Avicultuur. Schoonheid valt op! De edelpapegaai is in avicultuur een geliefde vogel geworden al moet het gezegd dat de vraag nog altijd groter is dan het aanbod. Mits het lang niet gaat om een kleine vogel is een grotere huisvesting beter waarbij komt dat het niet gaat om een winterharde vogel. Een lichtjes verwarmd (vorstvrij) binnenhok is een must. Ten ander, de eigenaar stelt vast dat de edelpapegaai écht levendig wordt bij goed weer en veel zon en dat hij daarbij uitbundig van een waterbad kan genieten. Ten ander, hij laat zich ook wat graag natregenen! Gezien de grootte en zijn sterk ontwikkelde poten moeten er ook dikke, krachtige zitstokken aangeboden worden. Wat de voeding betreft wordt uitgegaan van een mengeling voor grote parkieten, pellets en een grote waaier aan vruchten (appel, appelsien, druif, aardbei …) noem maar op. Ook jonge maïs, nog in de kolf, wordt graag genuttigd. Wie deze vogel houdt moet ook vaststellen dat hij niet genuttigd voedsel gewoon verkwist door het uit de eetbak op de grond te gooien. Hierbij wordt gebruik gemaakt van vooral de snavel maar soms ook van de poten.
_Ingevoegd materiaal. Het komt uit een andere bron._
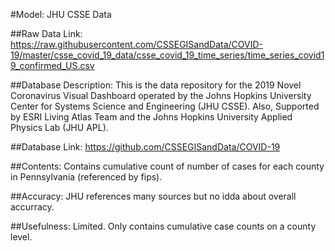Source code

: #Model: JHU CSSE Data

##Raw Data Link: https://raw.githubusercontent.com/CSSEGISandData/COVID-19/master/csse_covid_19_data/csse_covid_19_time_series/time_series_covid19_confirmed_US.csv

##Database Description:
This is the data repository for the 2019 Novel Coronavirus Visual Dashboard operated by the Johns Hopkins University Center for Systems Science and Engineering (JHU CSSE). Also, Supported by ESRI Living Atlas Team and the Johns Hopkins University Applied Physics Lab (JHU APL).

##Database Link:
https://github.com/CSSEGISandData/COVID-19

##Contents:
Contains cumulative count of number of cases for each county in Pennsylvania (referenced by fips).

##Accuracy:
JHU references many sources but no idda about overall accurracy.

##Usefulness:
Limited. Only contains cumulative case counts on a county level.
Kweek. Kweekresultaten in avicultuur komen gelukkig voor. Hierbij wordt geadviseerd een nestkast te gebruiken van 60 centimeter hoog met een grondoppervlak van 25 x 25 centimeter. Voor de nestopening wordt een diameter van 12 centimeter gekozen. Nestmateriaal wordt niet gebruikt maar hierin geplaatste wilgentakken worden fijn geknaagd en op de nestbodem getolereerd.